No man will be a sailor who has contrivance enough to get himself into a jail; for being in a ship is being in a jail, with the chance of being drowned. A man in a jail has more room, better food and commonly better company.


No profession or occupation is more pleasing than the military; a profession or exercise both noble in execution (for the strongest, most generous and proudest of all virtues is true valor) and noble in its cause. No utility either more just or universal than the protection of the repose or defense of the greatness of one's country. The company and daily conversation of so many noble, young and active men cannot but be well-pleasing to you.


Now, you mummy's darlings, get a rift on them boots. Definitely shine em, my little curly-headed lambs, for in our mob, war or no war, you die with clean boots on.

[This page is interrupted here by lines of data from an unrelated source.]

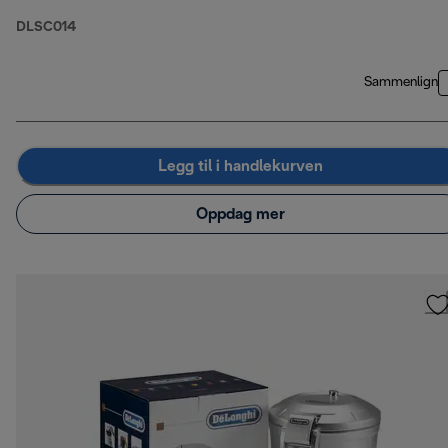
DLSC014
Sammenlign
Legg til i handlekurven
Oppdag mer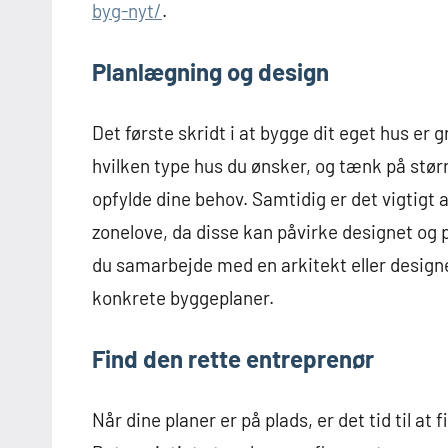
byg-nyt/
.
Planlægning og design
Det første skridt i at bygge dit eget hus er
hvilken type hus du ønsker, og tænk på størr
opfylde dine behov. Samtidig er det vigtigt 
zonelove, da disse kan påvirke designet og pl
du samarbejde med en arkitekt eller designe
konkrete byggeplaner.
Find den rette entreprenør
Når dine planer er på plads, er det tid til a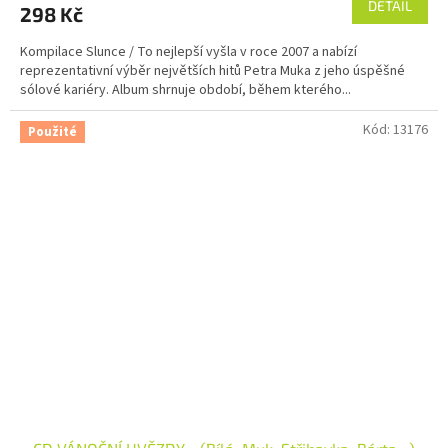
DETAIL
298 Kč
Kompilace Slunce / To nejlepší vyšla v roce 2007 a nabízí
reprezentativní výběr největších hitů Petra Muka z jeho úspěšné
sólové kariéry. Album shrnuje období, během kterého...
Kód:
13176
Použité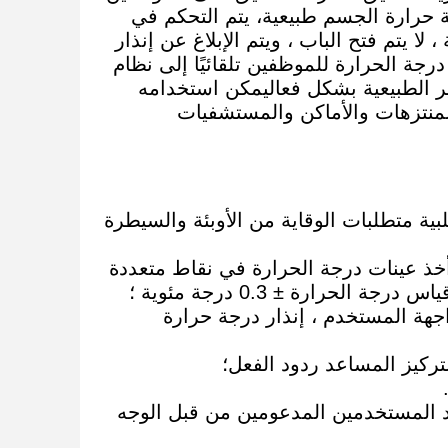
 حرارة الجسم طبيعية، يتم التحكم في
ا يتم فتح الباب ، ويتم الإبلاغ عن إنذار
رجة الحرارة للموظفين تلقائيًا إلى نظام
ر الطبيعية بشكل فعاليمكن استخدامه
نتزهات والأماكن والمستشفيات
لبية متطلبات الوقاية من الأوبئة والسيطرة
، أخذ عينات درجة الحرارة في نقاط متعددة
هة المستخدم ، إنذار درجة حرارة
تخدم. الحد الأقصى لعدد المستخدمين المدعومين من قبل الوجه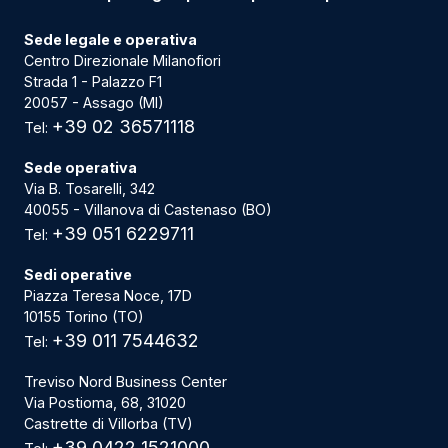
Sede legale e operativa
Centro Direzionale Milanofiori
Strada 1 - Palazzo F1
20057 - Assago (MI)
+39 02 36571118
Tel:
Sede operativa
Via B. Tosarelli, 342
40055 - Villanova di Castenaso (BO)
+39 051 6229711
Tel:
Sedi operative
Piazza Teresa Noce, 17D
10155 Torino (TO)
+39 011 7544632
Tel:
Treviso Nord Business Center
Via Postioma, 68, 31020
Castrette di Villorba (TV)
+39 0422 1521000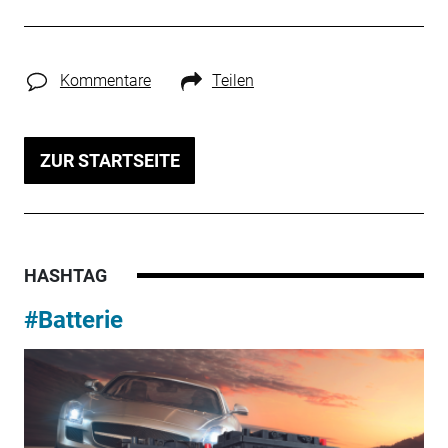
Kommentare
Teilen
ZUR STARTSEITE
HASHTAG
#Batterie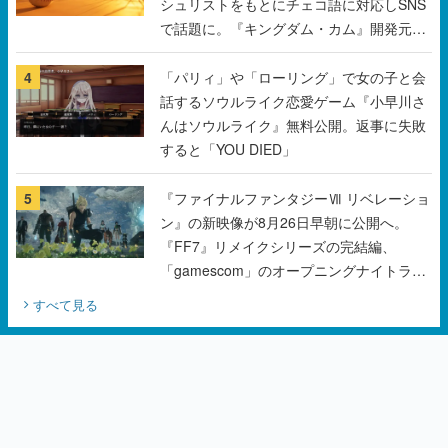
シュリストをもとにチェコ語に対応しSNS
で話題に。『キングダム・カム』開発元や
チェコのプロ野球選手から称賛の声
4
「パリィ」や「ローリング」で女の子と会
話するソウルライク恋愛ゲーム『小早川さ
んはソウルライク』無料公開。返事に失敗
すると「YOU DIED」
5
『ファイナルファンタジーⅦ リベレーショ
ン』の新映像が8月26日早朝に公開へ。
『FF7』リメイクシリーズの完結編、
「gamescom」のオープニングナイトライ
ブにてディレクターの浜口直樹氏が登壇す
すべて見る
る予定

O the joy of the strong-brawn'd fighter, towering in the arena in perfect condition, conscious of power, thirsting to meet his opponent.

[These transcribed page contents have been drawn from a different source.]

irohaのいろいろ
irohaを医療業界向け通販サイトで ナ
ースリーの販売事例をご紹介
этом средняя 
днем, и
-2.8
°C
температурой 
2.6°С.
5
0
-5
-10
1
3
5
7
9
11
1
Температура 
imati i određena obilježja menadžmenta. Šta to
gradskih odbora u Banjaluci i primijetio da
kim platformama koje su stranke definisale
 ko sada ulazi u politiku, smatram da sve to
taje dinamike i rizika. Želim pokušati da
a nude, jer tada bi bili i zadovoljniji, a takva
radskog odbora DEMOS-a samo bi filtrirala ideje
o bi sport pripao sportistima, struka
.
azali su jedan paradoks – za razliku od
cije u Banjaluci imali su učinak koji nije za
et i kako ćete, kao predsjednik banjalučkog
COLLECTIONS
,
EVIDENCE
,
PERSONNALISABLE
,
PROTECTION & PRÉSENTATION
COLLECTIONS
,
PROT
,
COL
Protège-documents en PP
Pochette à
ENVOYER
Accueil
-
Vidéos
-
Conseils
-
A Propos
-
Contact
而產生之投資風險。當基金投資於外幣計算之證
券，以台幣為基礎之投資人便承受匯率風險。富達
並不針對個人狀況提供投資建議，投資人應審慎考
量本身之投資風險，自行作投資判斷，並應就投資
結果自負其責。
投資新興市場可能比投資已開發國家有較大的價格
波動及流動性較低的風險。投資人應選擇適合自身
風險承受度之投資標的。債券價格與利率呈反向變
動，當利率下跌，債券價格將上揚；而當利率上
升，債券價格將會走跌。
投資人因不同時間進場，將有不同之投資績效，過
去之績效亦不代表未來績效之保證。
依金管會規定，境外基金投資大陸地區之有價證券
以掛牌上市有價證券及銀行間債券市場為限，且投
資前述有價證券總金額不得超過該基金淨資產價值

Rogues, would you live forever?


Soldiers have many faults, but they have one redeeming merit; they are never worshippers of force. Soldiers more than any other men are taught severely and systematically that might is not right. The fact is obvious. The might is in the hundred men who obey. The right (or what is held to be right) is in the one man who commands them.


Standing armies can never consist of resolute robust men; they may be well-disciplined machines, but they will seldom contain men under the influence of strong passions, or with very vigorous faculties.


That's what an army is — a mob; they don't fight with courage that's born in them, but with courage that's borrowed from their mass, and from their officers.


The army is the true nobility of our country.


The courage of a soldier is found to be the cheapest and most common quality of human nature.


The feeling about a soldier is, when all is said and done, he wasn't really going to do very much with his life anyway. The example usually is: ''he wasn't going to compose Beethoven's Fifth.''


The General Order is always to maneuver in a body and on the attack; to maintain strict but not pettifogging discipline; to keep the troops constantly at the ready; to employ the utmost vigilance on sentry go; to use the bayonet on every possible occasion; and to follow up the enemy remorselessly until he is utterly destroyed.


The greatest general is he who makes the fewest mistakes.


The military mind is indeed a menace. Old-fashioned futurity that sees only men fighting and dying in smoke and fire; hears nothing more civilized than a cannonade; scents nothing but the stink of battle-wounds and blood.


The most advanced nations are always those who navigate the most.


The nation which forgets its defenders will be itself forgotten.


The Royal Navy of England hath ever been its greatest defense and ornament; it is its ancient and natural strength; the floating bulwark of the island.


The wonder is always new that any sane man can be a sailor.


There are few men more superstitious than soldiers. They are, after all, the men who live closest to death.


There is nothing more enticing, disenchanting, and enslaving than the life at sea.